Nic Paolella, director of development for Marcon Developments in Vancouver, says he’s seeing the beginning of a potential flood of downsizers that will become one of the biggest drivers of the condo market. Marcon is a mid-size condo developer with a projected 1,000 units coming on the market this year.
That transitioning buyer, Mr. Paolella forecasts, will continue to hold strong for several years.
“This is the tip of the iceberg in terms of amount of capital out there for downsizer buyers,” he says. “We are only at the start of that wave. We are in for a lot more, and it could be a five- or 10-year run of the aggressive downsizer buyer,” he says. “And they have specific interests of where they want to be – often, in a similar neighbourhood to where they were living. Often, they want walkability and access to amenities without a car.”

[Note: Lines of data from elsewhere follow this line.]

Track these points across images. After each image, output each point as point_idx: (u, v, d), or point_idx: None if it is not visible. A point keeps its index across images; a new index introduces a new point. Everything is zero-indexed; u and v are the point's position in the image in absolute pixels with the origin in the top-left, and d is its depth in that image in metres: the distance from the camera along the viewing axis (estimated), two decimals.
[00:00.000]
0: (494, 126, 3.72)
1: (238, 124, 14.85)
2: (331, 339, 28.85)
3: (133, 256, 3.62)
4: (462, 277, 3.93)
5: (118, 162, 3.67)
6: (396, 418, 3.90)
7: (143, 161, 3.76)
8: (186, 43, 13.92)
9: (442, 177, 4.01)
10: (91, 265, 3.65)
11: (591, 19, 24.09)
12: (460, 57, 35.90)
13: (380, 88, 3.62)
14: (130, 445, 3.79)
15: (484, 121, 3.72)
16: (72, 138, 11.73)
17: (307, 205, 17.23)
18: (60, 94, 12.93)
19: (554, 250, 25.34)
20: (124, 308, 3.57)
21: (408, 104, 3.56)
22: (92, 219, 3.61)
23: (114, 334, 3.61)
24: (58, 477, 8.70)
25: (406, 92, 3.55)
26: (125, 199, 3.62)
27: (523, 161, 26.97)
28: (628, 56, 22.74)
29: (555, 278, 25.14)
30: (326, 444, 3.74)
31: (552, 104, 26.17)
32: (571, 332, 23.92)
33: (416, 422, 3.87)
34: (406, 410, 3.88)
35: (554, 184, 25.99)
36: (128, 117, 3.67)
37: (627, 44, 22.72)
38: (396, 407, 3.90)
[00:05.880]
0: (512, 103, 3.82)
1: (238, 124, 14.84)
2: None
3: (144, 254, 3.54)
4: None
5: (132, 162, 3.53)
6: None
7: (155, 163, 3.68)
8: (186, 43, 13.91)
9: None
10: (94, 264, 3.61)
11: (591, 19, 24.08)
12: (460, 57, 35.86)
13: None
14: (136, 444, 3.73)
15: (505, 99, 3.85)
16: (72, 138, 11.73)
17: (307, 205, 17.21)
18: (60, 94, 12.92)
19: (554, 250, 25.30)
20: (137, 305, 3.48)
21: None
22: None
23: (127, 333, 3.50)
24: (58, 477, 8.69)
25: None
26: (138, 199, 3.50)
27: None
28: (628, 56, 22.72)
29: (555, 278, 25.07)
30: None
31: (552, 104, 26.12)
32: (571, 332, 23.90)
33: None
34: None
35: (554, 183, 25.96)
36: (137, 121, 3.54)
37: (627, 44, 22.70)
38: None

They generally spend about half their equity on a new condo, he says. Buyers coming out of expensive neighbourhoods with about $4-million in their pockets will be comfortable spending around $2-million for a downtown condo, for example. That’s the high end, but throughout the region, in Coquitlam and Langley, or South Surrey, buyers are following the same pattern on a smaller scale.
They might sell a house in Langley, for example, for $1-million to $3-million and purchase a condo for $600,000 to $1-million. The boomer buyer, Mr. Paolella says, represents anywhere from 20 to 100 per cent of a project’s sales right now, depending on the type of building.
“Their home equity has formed a decent part of their retirement picture,” he says. “And nobody is buying these things thinking it’s overinflated or a bad investment.”
As Mr. Eastwood puts it: “I’ve always thought [real estate] is a good investment. If you’re not in a big rush to sell, you’ll always get your money back.”
In fact, he says he’s already seen a couple of condos in his new building sell for more than the original price.
Vancouver is in a unique situation. Although Toronto housing prices increased 19.7 per cent last year, the retiree market hasn’t reaped the same profits that would significantly drive the market, according to realtor Kate Watson of Bosley Real Estate. Ms. Watson has worked in central Toronto real estate for 16 years.
“They often don’t downsize when they see that they can’t get that much more for their money unless they move out of the city. You don’t end up with $2-million or $3-million, like Vancouver. If they want to move to Guelph, fine.
“But if you want a decent condo that’s 1,500 square feet, 2,000 square feet, with good exposure, you’re looking at probably paying at the very least $1.2-million. They don’t get that much more [in leftover equity].”
Conversely, Vancouver architect Arno Matis says retirees were the target market when he designed the luxury, contemporary 78-unit Aperture project. That meant spacious two- and three-bedroom condos instead of the usual one bedroom. The project includes four two-level “villas” that stand alone like single-family houses, with three bedrooms, basement, private garage and potential for private elevator. Three of the villas sold to downsizers.
“Initially everyone was quite nervous about doing them,” Mr. Matis says. “There was the sense that they might be too large, that maybe a buyer won’t be interested. The reality was that they were the first units to sell out. There is definitely a market out there for this type of living.”
Long-time realtor Stuart Bonner, who specializes in expensive west-side Vancouver properties for Re/Max, says he’s seeing retirees taking a more “proactive” approach.
“Nobody would have predicted what prices have done in the last three or four years. People are saying, ‘My house is worth what?’ They are stunning numbers. A lot of people are saying, ‘I’ve got to take some money off the table.’ These are educated people who realize it won’t go straight up forever.”